Всю ночь до рассвета Сулла с упоением читал Аристотеля. Читал о «государстве Афинском», о том, как шаг за шагом развивалась свобода в старых Афинах. Издали доносились звуки топора. Эго рубили сады Академии.
На следующий день доложили Сулле о прибытии послов от Аристиона для переговоров. Сулла велел ввести их. Вошло несколько царедворцев в златотканых одеждах. Подняв руки, начали они по очереди говорить гордым тоном, исполненным достоинства. Они говорили о Тесее, о времени Персидских войн, о былых победах Афин, о мудрецах и художниках, прославивших город. Голоса их патетически дрожали и звенели, длинные риторические фигуры, как узоры вышивки, обвивали их речь, но их смущало то, что лицо Суллы ничего не выражало. Он смотрел не то на них, не то куда-то в пространство. Это мешало им подыскивать нужные слова, они запинались и, наконец, замолкли. Сулла молчал, точно не заметил, что они кончили. Потом, будто спохватившись, что ведь надо же что-нибудь ответить, он сказал: «Идите, друзья мои, домой и не забудьте захватить с собой свои речи. Римский народ прислал меня в Афины не учиться, а смирить бунтовщиков».

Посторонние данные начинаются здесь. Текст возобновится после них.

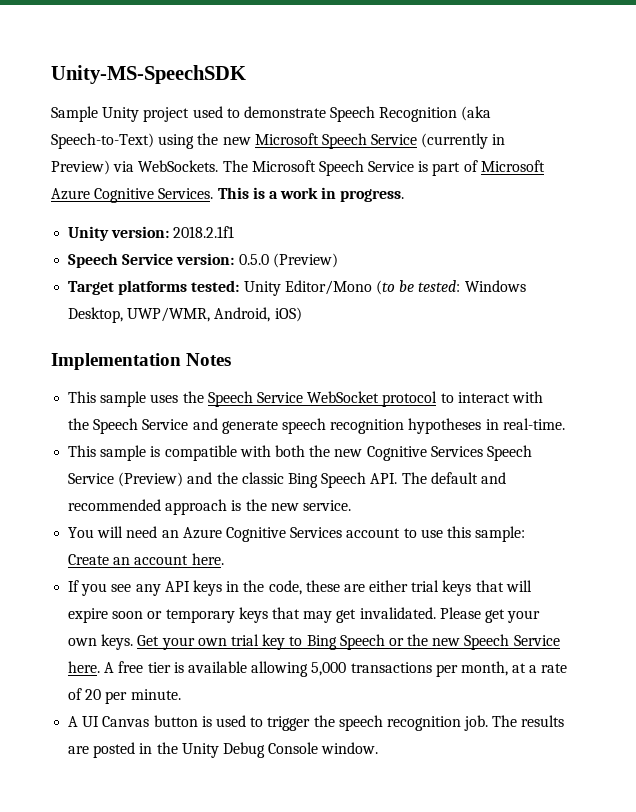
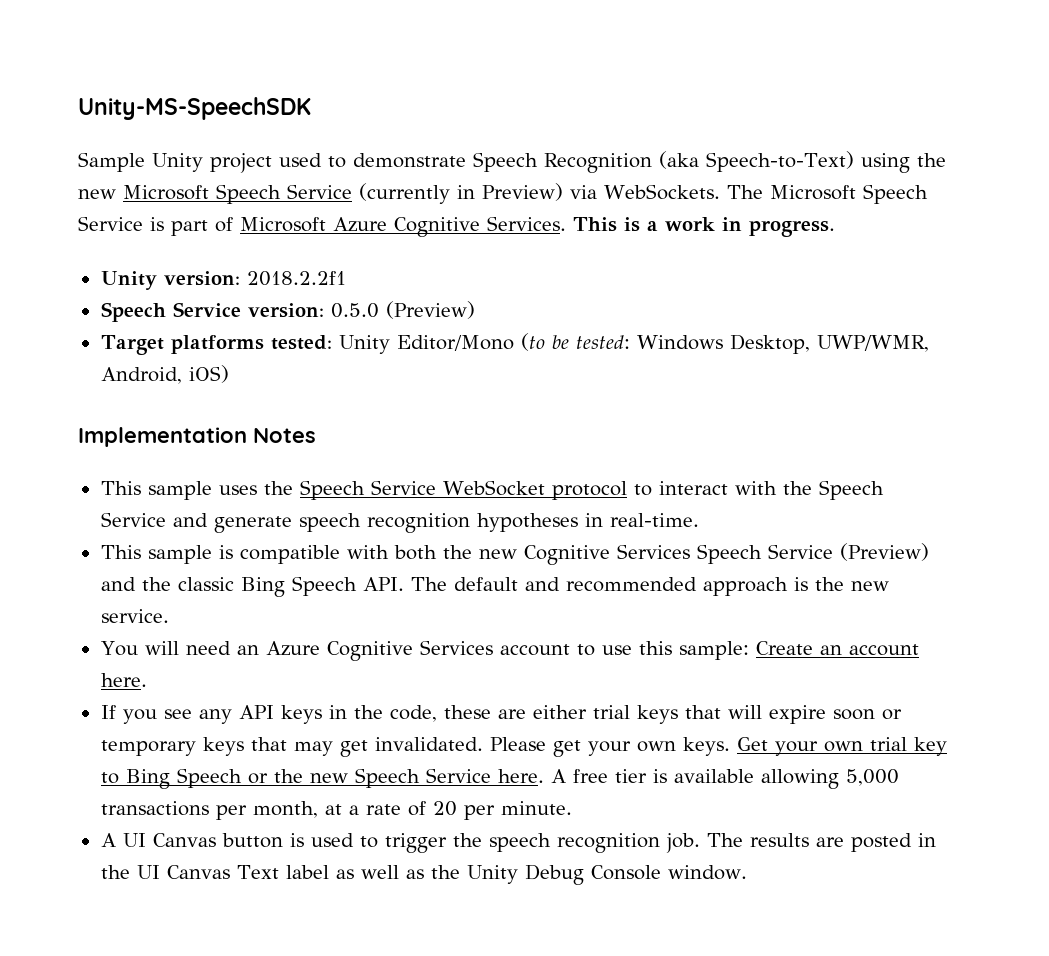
[173,226,235,238] 2018.2.1f1 -> [246,271,346,286] 2018.2.2f1
(178, 748) none -> [136,865,460,879] UI Canvas Text label as well as the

Вскоре к Сулле явился лазутчик. Он был в городе и слышал, как там старики бранили тирана за то, что он оставляет без защиты то место, где легче всего взобраться на стену. Сулла в тот же вечер отправился сам осмотреть это место и тотчас же дал сигнал к атаке. В полночь войска уже были на стенах. Военные крики, рев рогов и труб разбудили спящих афинян. Как загнанные звери, метались они, падая под ударами солдат. К утру улицы залиты были кровью. По всем домам шел грабеж. Солдаты врывались в храмы и тащили оттуда великолепные статуи: они обрывали с них золотые покровы, ломали слоновую кость с их рук и лиц, бросая мрамор и бронзу с пренебрежением. Афинские старцы лежали ниц перед Суллой, умоляя о пощаде. Они указывали ему, что все равно город уже взят, никто не сопротивляется; кому нужна излишняя жестокость? Сулла ничего не отвечал и только поглядывал на солдат, как бы говоря: они для того и служат, чтобы в случае победы иметь возможность обогатиться.